L’hebdomadaire Le Point a lui aussi publié son palmarès de l’année. 13 journalistes littéraires ont établi une liste des « 30 ouvrages les plus marquants de 2022« . Deux auteurs belges figurent dans cette sélection. La primo-romancière Dominique Celis a été remarquée pour Ainsi pleurent nos hommes, publié à la rentrée littéraire aux éditions Philippe Rey. Elle est accompagnée de François Gemenne, pour son essai L’écologie n’est pas un consensus (Fayard).
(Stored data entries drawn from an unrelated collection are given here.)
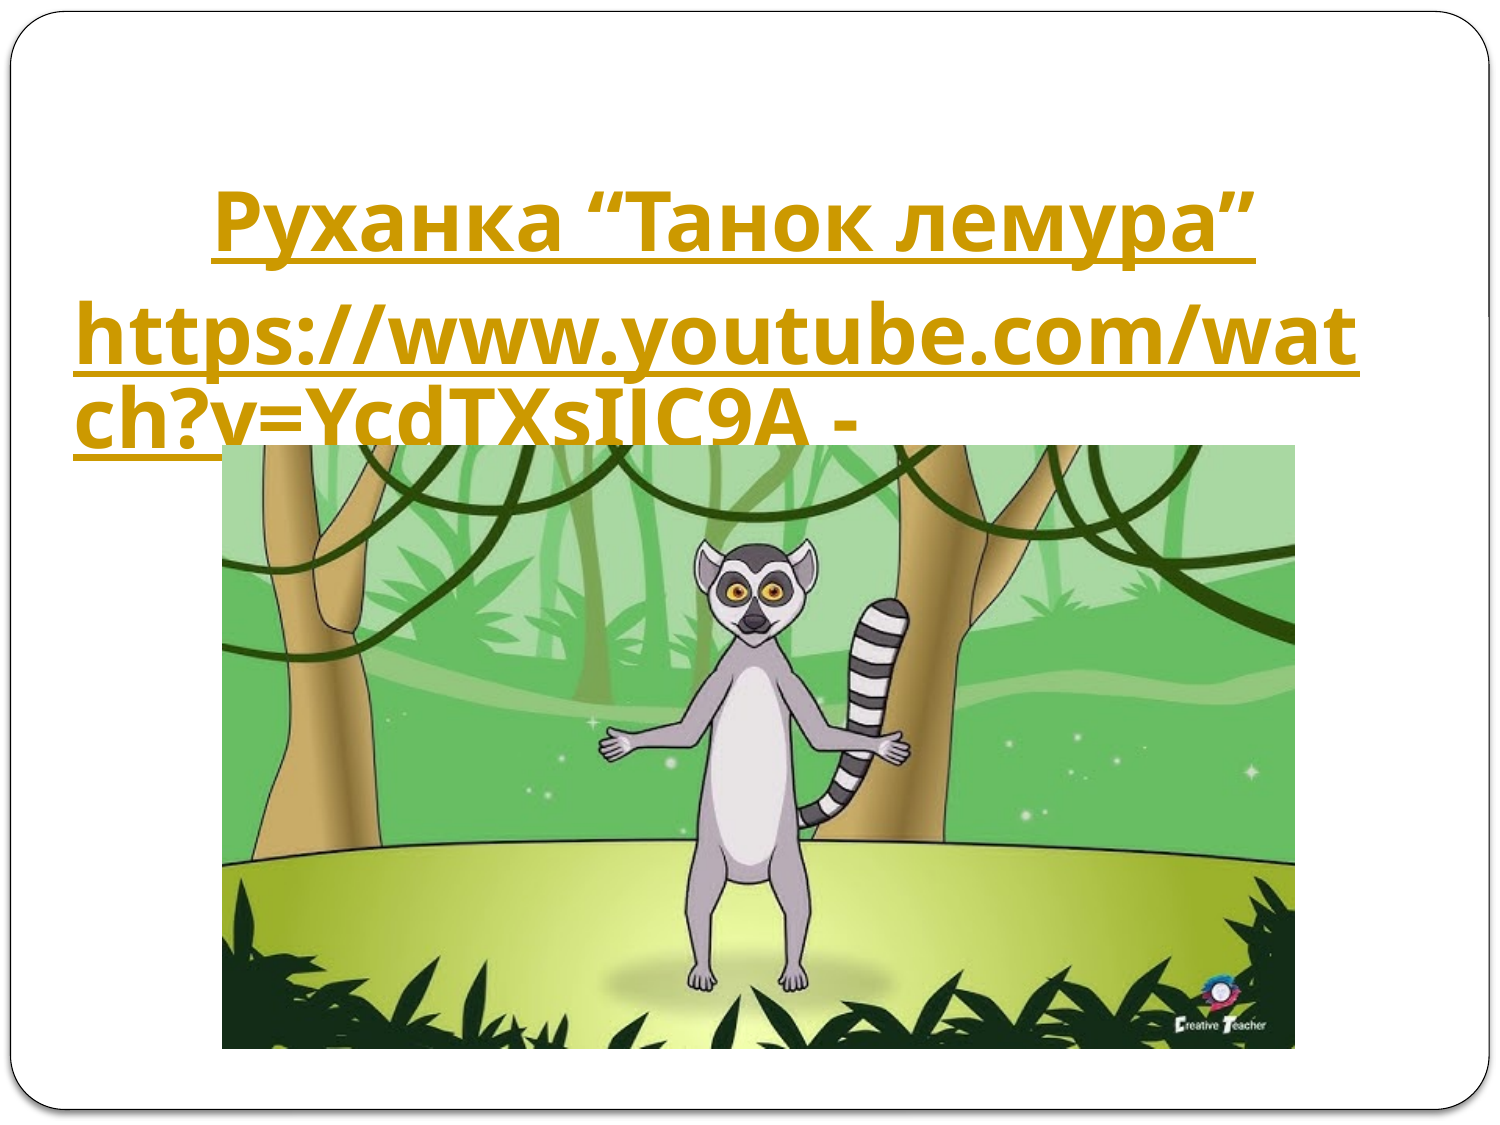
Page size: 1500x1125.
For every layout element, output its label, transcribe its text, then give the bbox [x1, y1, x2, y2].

picture [222, 445, 1295, 1049]
title Руханка “Танок лемура” https://www.youtube.com/watch?v=YcdTXsIJC9A - [58, 140, 1409, 411]
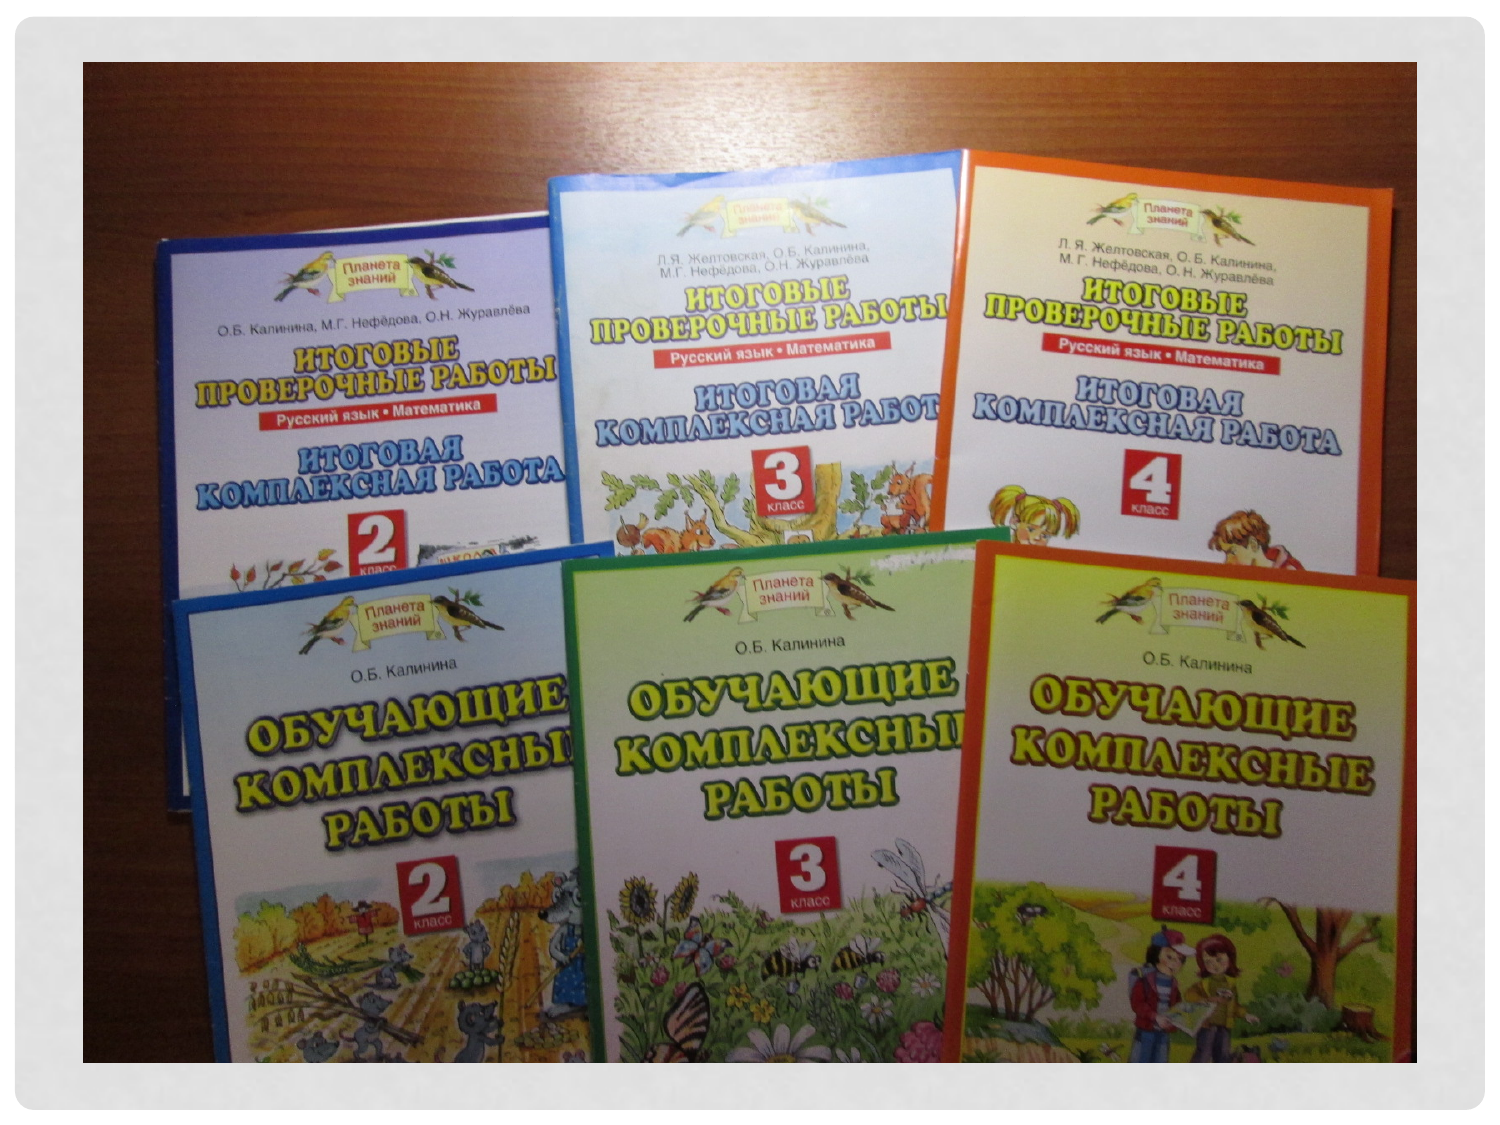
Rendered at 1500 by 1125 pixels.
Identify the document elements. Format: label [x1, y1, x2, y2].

La littérature jeunesse à l’honneur
Ludique avant tout, la sélection de fin d’année est un rituel de la presse littéraire. Elle est aussi une démarche partielle et partiale – aucun journaliste n’a tout lu avant de se prononcer. Inutile, donc, de tirer des conclusions péremptoires des choix des uns et des autres. On notera toutefois que comme dans les sélections de l’année 2021, les journalistes belges mettent assez peu en exergue la littérature belge.
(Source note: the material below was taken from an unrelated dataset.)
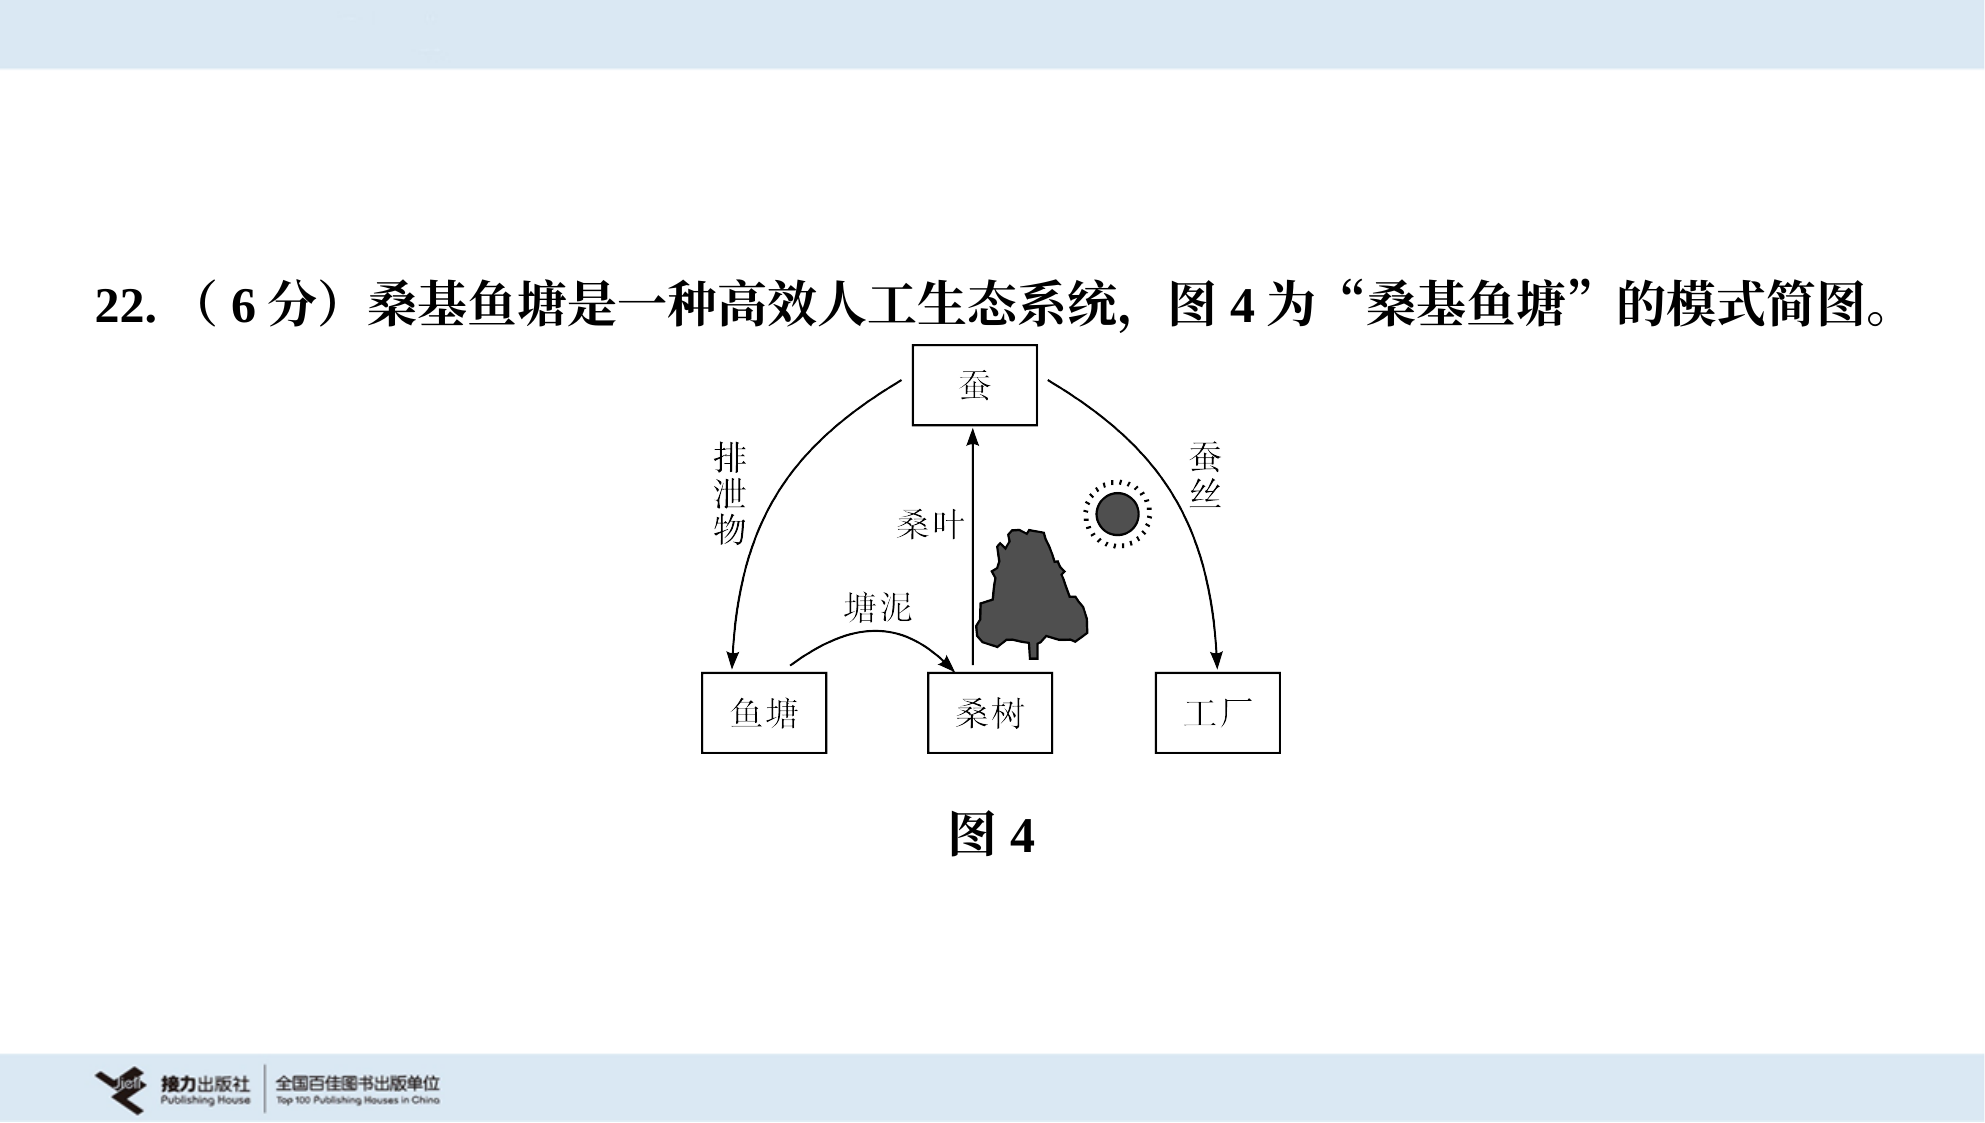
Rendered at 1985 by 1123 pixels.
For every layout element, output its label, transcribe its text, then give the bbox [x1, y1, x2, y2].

text_box 图4 [948, 774, 1035, 922]
picture [0, 0, 1985, 1122]
text_box 22.（6分）桑基鱼塘是一种高效人工生态系统，图4为“桑基鱼塘”的模式简图。 [94, 245, 1892, 333]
La ressemblance entre les années littéraires belges 2021 et 2022 s’arrête pourtant là. En 2021, les classements indiquaient en effet un large plébiscite de la presse pour Premier sang d’Amélie Nothomb et Mahmoud ou la montée des eaux d’Antoine Wauters, ou encore de René.e au bois dormant d’Elene Usdin. Les choix des journalistes sont nettement plus disparates en 2022. Un seul titre se signale par sa récurrence dans les classements : Hekla et Laki de Marine Schneider, qui confirme dans la presse la Pépite d’or reçue au salon de Montreuil. De manière plus générale, c’est d’ailleurs dans le domaine de la littérature pour la jeunesse que les autrices et auteurs belges sont les plus présents dans les classements de cette fin d’année. Ainsi la « sélection 2022 » publiée par La revue des livres pour enfants du Centre national de la littérature pour la jeunesse (une liste de 1000 ouvrages pour la jeunesse parus en français (traductions comprises) entre septembre 2021 et septembre 2022) regorge-t-elle de livres signés par des auteurs et illustrateurs de Wallonie et de Bruxelles.
Du côté de la littérature générale et de la bande dessinée, aucun livre d’auteur belge n’a représenté un « phénomène » médiatique et critique incontournable. L’année littéraire francophone 2022 aura surtout été, pour des raisons différentes, celle d’Annie Ernaux, Virginie Despentes, voire Michel Houellebecq.